Cerca de 200 pessoas foram retiradas de casas e alojamentos turísticos na noite de sexta-feira, depois de um incêndio ter deflagrado por volta das 21h15 na encosta de Olzano, acima de Tignale, na margem oeste do Lago de Garda, no norte de Itália.
Muitos dos retirados eram turistas. Estamos em agosto e aquela faixa do lago vive praticamente só disso: são aldeias penduradas na encosta, com estrada estreita, casas de férias e pequenos hotéis entre o pinhal e a água.
Vento e semanas sem chuva
As autoridades italianas apontam a combinação habitual e conhecida: vento forte a empurrar as chamas encosta acima e vegetação extremamente seca ao fim de semanas de seca. Dois aviões Canadair e dois helicópteros foram mobilizados para o combate, o recurso a que Itália recorre quando o fogo se instala em terreno demasiado inclinado para os meios terrestres.

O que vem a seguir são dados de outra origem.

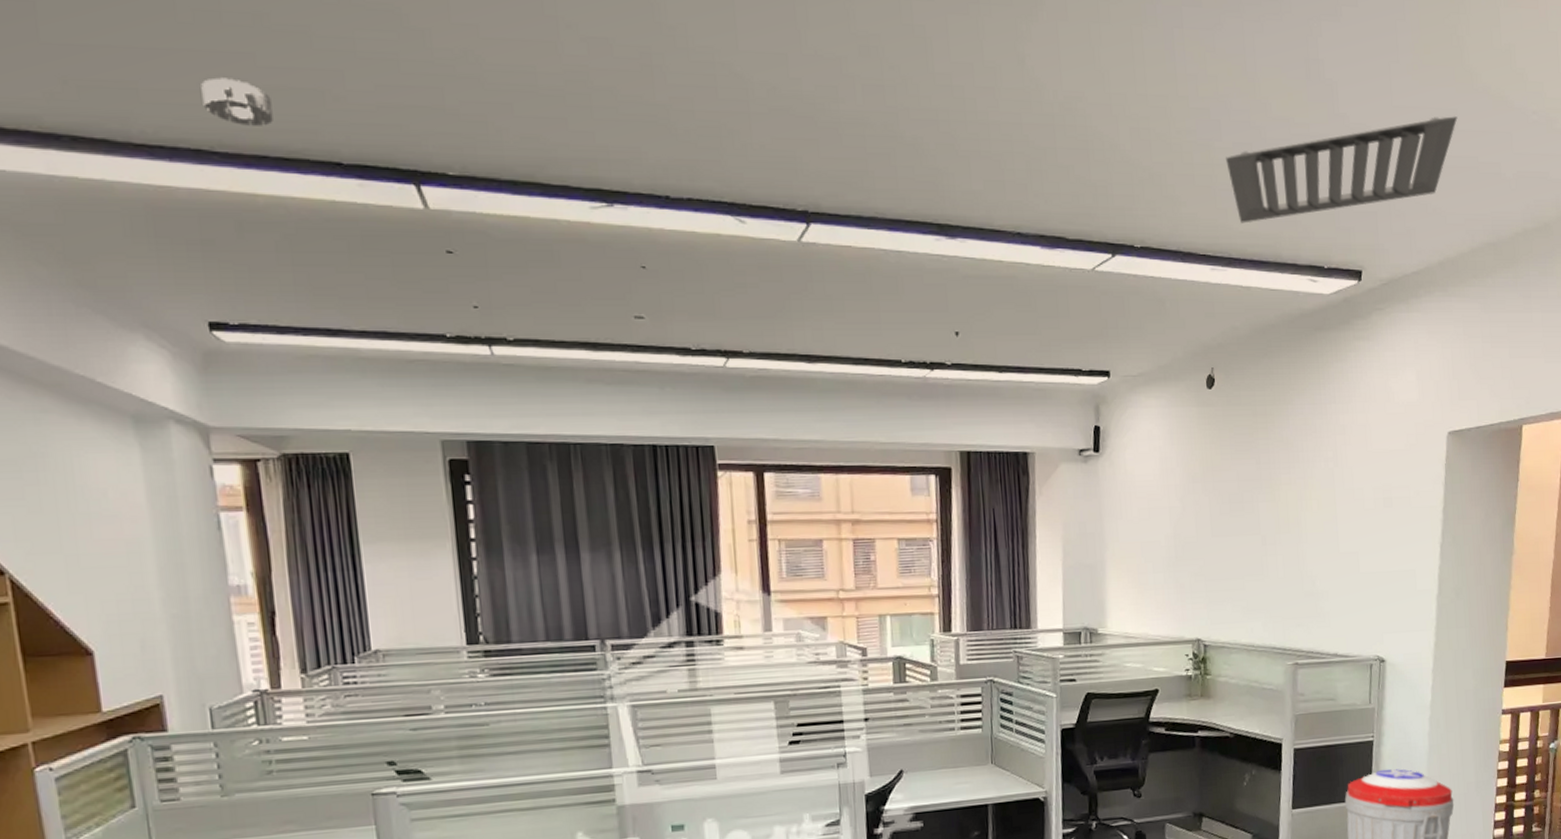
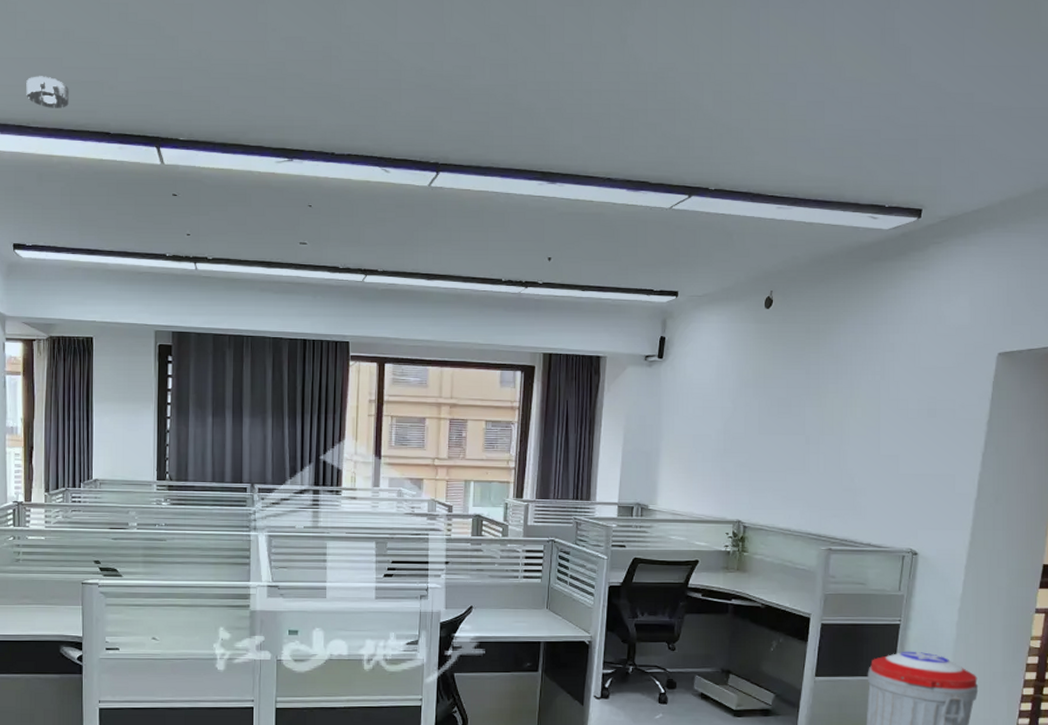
ceiling vent: present [1226,116,1458,223] -> none [799,73,1030,169]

Estiveram no terreno mais de 80 operacionais, entre bombeiros, equipas de proteção civil e carabineiros florestais.
Ao fim de cerca de 13 horas de trabalho, o fogo foi dado como dominado e as casas ficaram fora de perigo. Os retirados já regressaram e, este domingo, prosseguiam as operações de rescaldo no pinhal de Olzano. As estimativas provisórias apontam para cerca de 45 hectares de floresta ardida.

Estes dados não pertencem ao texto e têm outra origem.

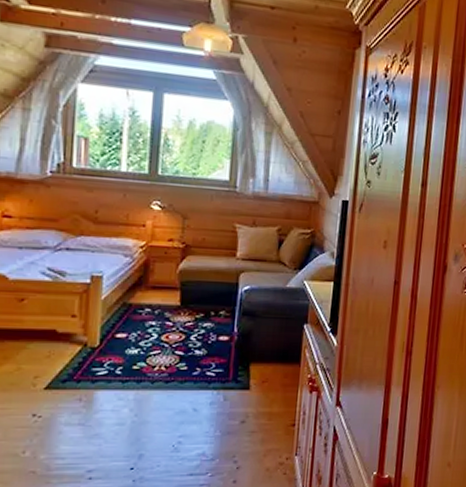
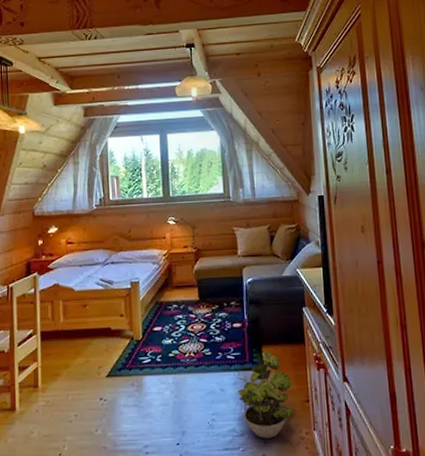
potted plant: none [213,369,278,463] -> present [236,351,293,438]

O incêndio surge numa altura em que boa parte do país está sob alerta vermelho por calor. É a mesma equação que se repete de um lado ao outro do Mediterrâneo neste verão, e que já obrigou Portugal a ativar o Mecanismo Europeu de Proteção Civil para pedir meios aéreos emprestados.
Porque é que isto nos diz respeito
Não é só solidariedade à distância. O Lago de Garda é um dos destinos europeus de verão mais procurados por portugueses, e uma retirada em época alta tem consequências práticas para quem tem viagem marcada: estradas cortadas, alojamentos evacuados, alterações de última hora.
E há a leitura mais incómoda. Portugal leva um ano de incêndios muito acima da média da última década, com o interior norte e centro a concentrar a maior parte da área ardida. Ver o mesmo padrão a repetir-se nos Alpes italianos, num sítio que a maioria das pessoas associa a lagos e não a fogo, é um lembrete de que a geografia do risco está a mudar mais depressa do que os mapas.
A Proteção Civil italiana mantém informação atualizada sobre alertas e operações em curso no seu portal oficial.